My own noggin’s been saved a couple of times over the years by helmets, first when a car hit me in the early 1990s while I was riding a bike, and then years later when I was riding a mutton-withered horse who spooked at a safety cone; the saddle twisted to the right, and thankfully I had my wits about me, kicking my feet out of the stirrups and bailing off.
However, on that occasion my head came within a few feet of a solid wooden structure that had I hit it would have been the end of me. Even the car collision was scary, since my head hit first the car hood and then the pavement. And so, I wear helmets, and encourage others to wear them, too.
That’s why I was on-board when Lyndsey White, who co-founded and runs the Riders4Helmets campaign, asked me to write an article exploring the psychological reasons why so many horsemen and women, of all ages, abilities, and disciplines, still believe they don’t need to wear riding helmets. This is despite some scary statistics that put horseback riding near the top of the list when it comes to recreational activities or sports resulting in head injuries and traumatic brain injury (TBI).
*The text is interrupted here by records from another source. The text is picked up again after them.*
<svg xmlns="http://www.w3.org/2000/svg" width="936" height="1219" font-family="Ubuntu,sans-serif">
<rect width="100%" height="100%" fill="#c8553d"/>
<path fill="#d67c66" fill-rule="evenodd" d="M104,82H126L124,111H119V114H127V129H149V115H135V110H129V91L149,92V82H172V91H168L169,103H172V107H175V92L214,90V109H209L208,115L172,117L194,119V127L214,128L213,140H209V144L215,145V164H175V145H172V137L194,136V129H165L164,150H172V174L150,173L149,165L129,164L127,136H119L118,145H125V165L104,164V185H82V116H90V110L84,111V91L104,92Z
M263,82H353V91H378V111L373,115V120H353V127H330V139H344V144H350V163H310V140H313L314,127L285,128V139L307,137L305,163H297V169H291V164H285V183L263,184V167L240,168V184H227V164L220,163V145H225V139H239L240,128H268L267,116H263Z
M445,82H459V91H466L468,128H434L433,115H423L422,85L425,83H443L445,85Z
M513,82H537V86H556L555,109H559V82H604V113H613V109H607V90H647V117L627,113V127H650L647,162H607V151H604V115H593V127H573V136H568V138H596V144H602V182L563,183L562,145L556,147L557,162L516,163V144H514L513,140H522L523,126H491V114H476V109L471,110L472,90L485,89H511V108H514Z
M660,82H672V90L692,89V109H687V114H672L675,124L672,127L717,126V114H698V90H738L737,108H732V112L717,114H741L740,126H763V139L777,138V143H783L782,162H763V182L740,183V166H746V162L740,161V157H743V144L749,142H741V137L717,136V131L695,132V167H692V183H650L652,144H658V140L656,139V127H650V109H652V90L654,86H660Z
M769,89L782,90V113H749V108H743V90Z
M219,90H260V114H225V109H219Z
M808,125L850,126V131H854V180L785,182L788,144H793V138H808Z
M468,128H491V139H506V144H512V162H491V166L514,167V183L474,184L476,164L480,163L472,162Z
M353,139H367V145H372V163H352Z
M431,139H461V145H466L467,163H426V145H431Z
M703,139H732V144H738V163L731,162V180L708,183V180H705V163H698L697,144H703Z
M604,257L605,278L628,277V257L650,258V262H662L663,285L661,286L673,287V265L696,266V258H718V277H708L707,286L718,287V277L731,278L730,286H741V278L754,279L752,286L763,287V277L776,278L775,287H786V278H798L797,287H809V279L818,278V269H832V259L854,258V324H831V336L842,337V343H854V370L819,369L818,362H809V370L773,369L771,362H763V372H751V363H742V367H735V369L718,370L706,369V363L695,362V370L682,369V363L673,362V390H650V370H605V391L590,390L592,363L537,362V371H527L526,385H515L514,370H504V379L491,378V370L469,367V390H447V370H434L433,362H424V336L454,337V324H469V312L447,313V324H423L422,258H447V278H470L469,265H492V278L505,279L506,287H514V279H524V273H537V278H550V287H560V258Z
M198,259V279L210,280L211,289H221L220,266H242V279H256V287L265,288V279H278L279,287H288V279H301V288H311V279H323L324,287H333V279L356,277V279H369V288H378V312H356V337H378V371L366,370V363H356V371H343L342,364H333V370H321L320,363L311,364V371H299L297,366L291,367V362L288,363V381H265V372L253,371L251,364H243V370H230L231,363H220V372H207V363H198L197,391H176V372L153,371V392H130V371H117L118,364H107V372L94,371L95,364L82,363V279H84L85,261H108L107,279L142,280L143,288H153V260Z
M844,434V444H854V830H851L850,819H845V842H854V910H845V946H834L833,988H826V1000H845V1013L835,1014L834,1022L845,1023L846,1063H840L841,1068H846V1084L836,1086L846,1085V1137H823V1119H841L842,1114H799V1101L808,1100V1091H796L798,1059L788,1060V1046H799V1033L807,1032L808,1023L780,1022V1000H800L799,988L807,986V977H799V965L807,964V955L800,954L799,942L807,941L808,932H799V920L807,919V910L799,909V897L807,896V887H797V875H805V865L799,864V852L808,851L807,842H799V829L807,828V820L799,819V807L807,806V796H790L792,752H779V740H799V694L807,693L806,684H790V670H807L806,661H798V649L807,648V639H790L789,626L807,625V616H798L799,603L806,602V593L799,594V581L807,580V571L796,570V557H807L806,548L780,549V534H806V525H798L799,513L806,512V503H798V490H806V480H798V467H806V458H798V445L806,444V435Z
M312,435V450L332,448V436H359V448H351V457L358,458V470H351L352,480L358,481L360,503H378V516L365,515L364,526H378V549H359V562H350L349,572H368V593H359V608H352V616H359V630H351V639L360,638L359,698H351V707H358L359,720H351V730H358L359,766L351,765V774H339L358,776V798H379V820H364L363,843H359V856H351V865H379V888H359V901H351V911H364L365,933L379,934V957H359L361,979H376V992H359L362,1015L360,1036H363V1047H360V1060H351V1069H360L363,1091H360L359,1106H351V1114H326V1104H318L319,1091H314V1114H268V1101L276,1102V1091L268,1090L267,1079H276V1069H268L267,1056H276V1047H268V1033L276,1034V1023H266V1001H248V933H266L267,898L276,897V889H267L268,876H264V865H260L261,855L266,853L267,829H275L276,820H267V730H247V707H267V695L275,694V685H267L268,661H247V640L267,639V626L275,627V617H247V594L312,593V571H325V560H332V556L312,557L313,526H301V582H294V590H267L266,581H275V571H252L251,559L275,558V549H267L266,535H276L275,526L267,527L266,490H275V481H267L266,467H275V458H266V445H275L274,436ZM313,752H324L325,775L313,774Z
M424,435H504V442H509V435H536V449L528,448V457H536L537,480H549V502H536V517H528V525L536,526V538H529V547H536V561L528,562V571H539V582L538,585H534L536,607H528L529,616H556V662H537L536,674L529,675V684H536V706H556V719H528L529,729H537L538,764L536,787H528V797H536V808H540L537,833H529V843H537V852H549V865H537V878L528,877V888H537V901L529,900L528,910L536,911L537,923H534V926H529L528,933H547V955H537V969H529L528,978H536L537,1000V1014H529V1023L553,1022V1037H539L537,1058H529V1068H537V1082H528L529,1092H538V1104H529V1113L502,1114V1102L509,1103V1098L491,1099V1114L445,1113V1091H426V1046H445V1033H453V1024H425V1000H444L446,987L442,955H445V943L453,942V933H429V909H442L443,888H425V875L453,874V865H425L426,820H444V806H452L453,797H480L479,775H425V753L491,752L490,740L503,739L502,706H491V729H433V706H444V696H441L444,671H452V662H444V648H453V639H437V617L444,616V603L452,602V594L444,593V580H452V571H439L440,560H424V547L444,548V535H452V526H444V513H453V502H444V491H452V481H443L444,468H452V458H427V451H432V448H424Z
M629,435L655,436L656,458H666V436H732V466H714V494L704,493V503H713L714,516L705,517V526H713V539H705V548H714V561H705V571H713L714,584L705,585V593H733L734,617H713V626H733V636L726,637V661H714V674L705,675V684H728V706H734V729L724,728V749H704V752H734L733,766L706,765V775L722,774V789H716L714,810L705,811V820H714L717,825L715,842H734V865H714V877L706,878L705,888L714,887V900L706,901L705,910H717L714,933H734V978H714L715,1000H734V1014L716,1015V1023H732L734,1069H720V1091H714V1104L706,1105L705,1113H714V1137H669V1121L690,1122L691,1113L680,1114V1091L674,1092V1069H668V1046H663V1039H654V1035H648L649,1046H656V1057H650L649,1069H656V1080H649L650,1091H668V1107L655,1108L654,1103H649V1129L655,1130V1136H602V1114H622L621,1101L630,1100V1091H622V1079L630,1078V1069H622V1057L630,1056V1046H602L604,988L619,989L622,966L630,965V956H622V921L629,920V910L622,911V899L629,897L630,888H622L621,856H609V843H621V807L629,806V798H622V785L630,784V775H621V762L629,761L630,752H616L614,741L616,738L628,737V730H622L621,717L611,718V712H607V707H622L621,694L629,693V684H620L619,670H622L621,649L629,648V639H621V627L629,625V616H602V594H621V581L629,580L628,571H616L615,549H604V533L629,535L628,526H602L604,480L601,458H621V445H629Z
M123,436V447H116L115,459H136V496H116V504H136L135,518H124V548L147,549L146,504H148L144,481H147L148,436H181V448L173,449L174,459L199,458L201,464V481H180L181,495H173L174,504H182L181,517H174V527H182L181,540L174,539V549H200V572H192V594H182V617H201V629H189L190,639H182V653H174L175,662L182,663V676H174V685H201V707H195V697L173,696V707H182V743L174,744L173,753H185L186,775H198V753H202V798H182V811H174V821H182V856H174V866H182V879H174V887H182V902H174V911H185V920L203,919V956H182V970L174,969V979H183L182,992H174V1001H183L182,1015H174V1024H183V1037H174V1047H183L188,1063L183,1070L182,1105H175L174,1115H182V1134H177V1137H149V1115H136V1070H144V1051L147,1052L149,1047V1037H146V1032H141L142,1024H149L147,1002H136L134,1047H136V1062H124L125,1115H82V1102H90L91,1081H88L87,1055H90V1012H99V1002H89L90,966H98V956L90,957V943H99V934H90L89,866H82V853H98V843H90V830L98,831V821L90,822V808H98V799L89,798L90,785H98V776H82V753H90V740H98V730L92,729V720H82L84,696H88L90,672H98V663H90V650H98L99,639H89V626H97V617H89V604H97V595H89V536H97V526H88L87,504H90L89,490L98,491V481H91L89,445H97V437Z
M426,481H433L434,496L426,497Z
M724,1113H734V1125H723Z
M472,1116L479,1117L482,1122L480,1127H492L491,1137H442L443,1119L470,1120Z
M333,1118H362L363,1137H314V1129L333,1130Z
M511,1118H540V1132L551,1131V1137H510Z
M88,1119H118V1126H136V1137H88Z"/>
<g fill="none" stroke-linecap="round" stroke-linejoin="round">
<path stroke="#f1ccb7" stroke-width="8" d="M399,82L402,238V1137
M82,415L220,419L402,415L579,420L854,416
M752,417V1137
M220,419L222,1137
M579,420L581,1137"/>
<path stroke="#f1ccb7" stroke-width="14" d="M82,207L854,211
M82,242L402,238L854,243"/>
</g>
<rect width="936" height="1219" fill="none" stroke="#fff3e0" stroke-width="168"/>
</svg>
In the article, I interview Tonya Johnston, MA, a mental skills coach that works with equestrians. Tonya was a speaker at the 2011 Riders4Helmets Helmet Safety Symposium, held at the Kentucky Horse Park in Lexington this past July.
I won’t go into the details of the article here; you’ll have to read it for yourself (link below). But, if you’ve got a horsebiz where students, instructors, boarders, guests, etc., are riding horses without wearing helmets, it’s worth a read at least to understand why you either do or don’t believe in riding helmets, and if you do support helmet usage, how you can approach others about strapping one on (a helmet, that is).
Why What’s IN Your Head Reflects What’s ON Your Head at Riders4Helmets.com
Many thanks to Tonya Johnston for her assistance with the article and for sharing her knowledge, and to Lyndsey White for her tireless campaigning to make equestrian sports safer for all.